Professor Mayhew’s vivid, lucid take on religion and ridicule:
The non-religious are used to having our lack of religion dismissed, ridiculed, rebutted. Many of us grew up in religious communities, and are accustomed to displays of religiosity. We rarely take offense at the expression of religious opinions, except to the extent that they are offensive for other reasons. Only the attempt to make religious ritual a part of state functions is directly odious. I am personally offended by anyone saying that “religious murders are wrong, but…”. I fly into a rage when I hear that. Of course, nobody notices this because I am only at home in front of my computer. Of course, my rage does not mean that I have a right to commit physical violence against people expressing that opinion. By their own logic, though, they should expect me, and others like me, to be violent. After all, they have offended me! Why wouldn’t they expect a punch in the nose?

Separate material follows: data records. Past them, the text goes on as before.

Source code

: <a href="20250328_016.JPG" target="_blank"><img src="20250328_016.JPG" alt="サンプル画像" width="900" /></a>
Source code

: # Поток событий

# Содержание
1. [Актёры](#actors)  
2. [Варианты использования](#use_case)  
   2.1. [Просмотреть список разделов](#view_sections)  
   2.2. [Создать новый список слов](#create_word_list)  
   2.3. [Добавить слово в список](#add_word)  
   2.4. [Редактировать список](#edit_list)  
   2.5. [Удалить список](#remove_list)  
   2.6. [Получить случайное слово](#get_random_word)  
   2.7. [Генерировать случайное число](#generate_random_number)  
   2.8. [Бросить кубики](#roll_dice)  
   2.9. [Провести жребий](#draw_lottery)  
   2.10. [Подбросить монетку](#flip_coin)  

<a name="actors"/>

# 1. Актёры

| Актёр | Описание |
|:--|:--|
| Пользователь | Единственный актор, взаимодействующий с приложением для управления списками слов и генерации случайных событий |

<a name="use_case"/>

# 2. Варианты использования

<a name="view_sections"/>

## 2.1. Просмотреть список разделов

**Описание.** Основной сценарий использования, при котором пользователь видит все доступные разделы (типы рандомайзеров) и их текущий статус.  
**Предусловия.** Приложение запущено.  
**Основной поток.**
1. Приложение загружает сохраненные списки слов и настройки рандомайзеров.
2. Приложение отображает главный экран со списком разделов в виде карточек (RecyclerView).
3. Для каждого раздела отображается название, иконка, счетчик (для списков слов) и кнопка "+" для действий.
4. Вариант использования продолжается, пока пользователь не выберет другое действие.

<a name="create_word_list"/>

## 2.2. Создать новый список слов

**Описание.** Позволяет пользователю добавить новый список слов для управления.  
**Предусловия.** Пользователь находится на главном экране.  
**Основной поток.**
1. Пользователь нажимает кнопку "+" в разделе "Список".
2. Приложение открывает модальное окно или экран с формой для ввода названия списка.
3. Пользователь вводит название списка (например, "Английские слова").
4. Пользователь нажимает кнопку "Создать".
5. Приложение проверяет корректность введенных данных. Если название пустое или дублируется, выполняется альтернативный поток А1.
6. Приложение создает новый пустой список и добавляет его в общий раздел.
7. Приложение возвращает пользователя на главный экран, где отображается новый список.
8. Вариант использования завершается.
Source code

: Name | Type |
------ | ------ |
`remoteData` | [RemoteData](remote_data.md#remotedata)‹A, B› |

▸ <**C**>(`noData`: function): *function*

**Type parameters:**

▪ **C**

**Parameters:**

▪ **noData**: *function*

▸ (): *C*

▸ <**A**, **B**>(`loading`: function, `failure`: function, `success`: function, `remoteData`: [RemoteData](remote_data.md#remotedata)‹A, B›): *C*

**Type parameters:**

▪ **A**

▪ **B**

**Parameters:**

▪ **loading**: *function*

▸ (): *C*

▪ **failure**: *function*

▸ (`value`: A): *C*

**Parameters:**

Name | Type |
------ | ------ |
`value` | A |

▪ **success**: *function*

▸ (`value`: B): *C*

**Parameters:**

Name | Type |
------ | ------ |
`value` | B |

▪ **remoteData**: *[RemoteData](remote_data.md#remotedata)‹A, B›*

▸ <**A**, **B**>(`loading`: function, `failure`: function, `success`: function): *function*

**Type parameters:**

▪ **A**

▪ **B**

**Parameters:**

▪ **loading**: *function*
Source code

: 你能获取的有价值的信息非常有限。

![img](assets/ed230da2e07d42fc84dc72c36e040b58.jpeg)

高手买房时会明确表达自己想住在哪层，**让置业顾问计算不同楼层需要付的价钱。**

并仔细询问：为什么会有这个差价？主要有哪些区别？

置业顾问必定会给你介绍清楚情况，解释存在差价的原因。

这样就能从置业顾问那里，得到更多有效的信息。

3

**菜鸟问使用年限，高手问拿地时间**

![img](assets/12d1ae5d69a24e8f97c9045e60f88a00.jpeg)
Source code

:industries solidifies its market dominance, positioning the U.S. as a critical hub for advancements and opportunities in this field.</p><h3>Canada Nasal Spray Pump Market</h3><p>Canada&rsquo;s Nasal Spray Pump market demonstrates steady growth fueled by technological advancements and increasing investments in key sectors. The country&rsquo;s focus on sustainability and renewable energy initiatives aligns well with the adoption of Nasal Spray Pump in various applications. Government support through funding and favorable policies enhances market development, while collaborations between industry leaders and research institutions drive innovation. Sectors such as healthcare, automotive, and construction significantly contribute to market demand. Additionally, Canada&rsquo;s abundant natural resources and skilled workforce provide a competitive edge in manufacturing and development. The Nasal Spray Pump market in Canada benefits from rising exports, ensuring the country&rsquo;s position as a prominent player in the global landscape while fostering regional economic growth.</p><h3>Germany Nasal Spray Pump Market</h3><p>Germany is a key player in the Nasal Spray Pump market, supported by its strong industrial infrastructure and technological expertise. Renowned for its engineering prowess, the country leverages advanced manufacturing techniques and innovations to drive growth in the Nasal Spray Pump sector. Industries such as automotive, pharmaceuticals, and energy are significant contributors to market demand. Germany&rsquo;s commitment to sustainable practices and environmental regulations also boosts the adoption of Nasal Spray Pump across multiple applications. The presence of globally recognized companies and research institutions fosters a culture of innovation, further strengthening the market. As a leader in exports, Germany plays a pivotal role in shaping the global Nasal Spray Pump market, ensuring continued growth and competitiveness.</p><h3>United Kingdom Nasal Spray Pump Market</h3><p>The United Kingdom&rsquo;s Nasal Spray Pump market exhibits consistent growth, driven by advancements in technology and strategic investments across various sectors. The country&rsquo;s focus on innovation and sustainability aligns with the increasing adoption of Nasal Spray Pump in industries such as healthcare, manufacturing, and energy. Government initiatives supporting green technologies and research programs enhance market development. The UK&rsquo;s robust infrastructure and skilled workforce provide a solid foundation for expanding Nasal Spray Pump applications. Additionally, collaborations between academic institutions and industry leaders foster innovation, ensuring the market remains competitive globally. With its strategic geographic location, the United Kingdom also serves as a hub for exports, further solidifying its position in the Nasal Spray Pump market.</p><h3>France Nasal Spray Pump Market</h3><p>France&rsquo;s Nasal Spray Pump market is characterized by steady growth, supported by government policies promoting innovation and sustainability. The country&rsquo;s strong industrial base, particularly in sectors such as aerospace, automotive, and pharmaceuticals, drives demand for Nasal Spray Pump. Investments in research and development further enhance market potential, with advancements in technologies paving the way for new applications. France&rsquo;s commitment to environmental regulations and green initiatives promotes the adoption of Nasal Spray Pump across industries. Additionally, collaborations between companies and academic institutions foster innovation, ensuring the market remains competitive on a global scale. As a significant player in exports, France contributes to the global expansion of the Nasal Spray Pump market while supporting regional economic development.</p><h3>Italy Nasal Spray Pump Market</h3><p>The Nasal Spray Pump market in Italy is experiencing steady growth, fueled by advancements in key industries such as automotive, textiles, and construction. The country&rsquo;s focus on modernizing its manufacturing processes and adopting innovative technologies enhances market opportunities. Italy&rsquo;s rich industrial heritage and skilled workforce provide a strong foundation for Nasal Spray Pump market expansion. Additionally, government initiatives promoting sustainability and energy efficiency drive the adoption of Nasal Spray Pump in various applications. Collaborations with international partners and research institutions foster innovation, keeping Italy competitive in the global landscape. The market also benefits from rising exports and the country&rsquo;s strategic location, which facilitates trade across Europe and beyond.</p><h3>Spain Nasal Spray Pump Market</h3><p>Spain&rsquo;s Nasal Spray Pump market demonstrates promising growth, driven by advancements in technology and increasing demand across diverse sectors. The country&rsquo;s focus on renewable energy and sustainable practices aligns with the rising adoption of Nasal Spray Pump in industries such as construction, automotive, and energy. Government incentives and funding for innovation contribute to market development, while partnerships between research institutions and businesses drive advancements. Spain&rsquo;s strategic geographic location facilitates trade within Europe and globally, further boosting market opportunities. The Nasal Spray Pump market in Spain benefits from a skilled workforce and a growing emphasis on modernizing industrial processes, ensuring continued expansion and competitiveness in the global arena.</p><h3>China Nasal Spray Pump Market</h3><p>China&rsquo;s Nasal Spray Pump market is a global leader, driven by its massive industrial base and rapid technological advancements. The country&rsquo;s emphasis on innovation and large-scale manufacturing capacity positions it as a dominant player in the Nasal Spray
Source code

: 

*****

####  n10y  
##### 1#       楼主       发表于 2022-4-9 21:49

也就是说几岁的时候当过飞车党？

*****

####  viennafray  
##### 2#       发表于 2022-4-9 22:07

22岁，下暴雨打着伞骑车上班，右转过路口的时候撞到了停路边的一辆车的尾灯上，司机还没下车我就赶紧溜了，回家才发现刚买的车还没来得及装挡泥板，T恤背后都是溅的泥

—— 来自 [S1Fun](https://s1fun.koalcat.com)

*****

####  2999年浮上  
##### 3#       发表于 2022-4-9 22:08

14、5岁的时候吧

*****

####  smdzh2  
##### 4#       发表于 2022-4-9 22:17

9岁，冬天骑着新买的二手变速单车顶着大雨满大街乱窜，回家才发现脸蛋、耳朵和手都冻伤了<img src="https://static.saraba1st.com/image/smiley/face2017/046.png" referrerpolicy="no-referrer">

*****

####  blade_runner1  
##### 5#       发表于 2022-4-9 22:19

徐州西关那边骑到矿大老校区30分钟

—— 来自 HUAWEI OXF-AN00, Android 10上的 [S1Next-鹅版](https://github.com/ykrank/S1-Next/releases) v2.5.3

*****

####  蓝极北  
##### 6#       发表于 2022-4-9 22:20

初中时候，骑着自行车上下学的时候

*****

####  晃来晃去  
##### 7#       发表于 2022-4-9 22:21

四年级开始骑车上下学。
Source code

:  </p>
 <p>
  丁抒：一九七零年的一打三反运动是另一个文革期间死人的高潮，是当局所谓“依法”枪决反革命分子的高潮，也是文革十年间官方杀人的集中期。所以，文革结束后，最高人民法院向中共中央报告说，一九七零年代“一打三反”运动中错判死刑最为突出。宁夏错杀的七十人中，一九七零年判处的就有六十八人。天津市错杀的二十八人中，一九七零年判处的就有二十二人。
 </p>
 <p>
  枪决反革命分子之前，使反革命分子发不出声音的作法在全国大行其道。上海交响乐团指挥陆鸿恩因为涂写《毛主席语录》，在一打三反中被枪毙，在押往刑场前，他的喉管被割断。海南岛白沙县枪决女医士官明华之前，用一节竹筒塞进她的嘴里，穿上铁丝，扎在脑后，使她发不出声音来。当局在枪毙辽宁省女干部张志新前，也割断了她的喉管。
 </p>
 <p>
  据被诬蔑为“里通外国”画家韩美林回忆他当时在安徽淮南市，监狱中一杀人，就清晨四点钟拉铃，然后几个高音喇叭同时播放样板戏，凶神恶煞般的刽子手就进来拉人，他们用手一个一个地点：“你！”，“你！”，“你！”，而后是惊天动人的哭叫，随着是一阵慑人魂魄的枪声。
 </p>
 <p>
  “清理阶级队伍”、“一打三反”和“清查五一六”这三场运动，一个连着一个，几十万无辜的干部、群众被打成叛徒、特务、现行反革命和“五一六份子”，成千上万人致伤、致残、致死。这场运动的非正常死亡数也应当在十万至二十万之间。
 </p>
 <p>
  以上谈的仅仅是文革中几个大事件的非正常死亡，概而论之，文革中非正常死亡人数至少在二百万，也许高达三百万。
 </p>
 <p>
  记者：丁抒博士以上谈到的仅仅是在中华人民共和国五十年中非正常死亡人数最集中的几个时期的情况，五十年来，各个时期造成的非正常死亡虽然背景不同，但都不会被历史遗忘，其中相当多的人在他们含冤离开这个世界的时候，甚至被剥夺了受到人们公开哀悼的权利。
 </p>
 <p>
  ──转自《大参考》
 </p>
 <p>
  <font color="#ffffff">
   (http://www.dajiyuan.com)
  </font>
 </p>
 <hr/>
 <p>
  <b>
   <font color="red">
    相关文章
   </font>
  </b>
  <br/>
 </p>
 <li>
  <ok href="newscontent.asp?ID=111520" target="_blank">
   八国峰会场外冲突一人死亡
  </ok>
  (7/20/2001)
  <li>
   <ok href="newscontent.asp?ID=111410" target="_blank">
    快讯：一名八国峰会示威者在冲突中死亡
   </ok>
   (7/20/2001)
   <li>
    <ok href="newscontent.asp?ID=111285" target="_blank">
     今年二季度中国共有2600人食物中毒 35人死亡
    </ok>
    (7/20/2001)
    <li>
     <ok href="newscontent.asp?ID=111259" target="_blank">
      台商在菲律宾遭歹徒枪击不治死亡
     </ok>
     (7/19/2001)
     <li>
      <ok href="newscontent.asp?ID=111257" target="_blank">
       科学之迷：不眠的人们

The Pope made the analogy just yesterday, that if someone cursed his mother in the Argentine fashion, he would punch them. …
You insult my lack of religion, you don’t insult me at all, because that is not a part of me. You can burn effigies of Bertrand Russell or Darwin all day long, I don’t care. You might as well insult my love of cilantro or my lack of affection for cats.
Nobody cares about offending a secular humanist, and perhaps they are right not to care, because we are slow to offend and slow to violence.
… The claim to offense is a powerful tool that non-religious people don’t use a whole lot. By claiming this power you automatically gain a mother who can be cursed at obscenely, and hence the right to punch people in the face. The non-religious are orphans. You can say “chinga tu madre” all day and our answer is that we have no mother to be fucked.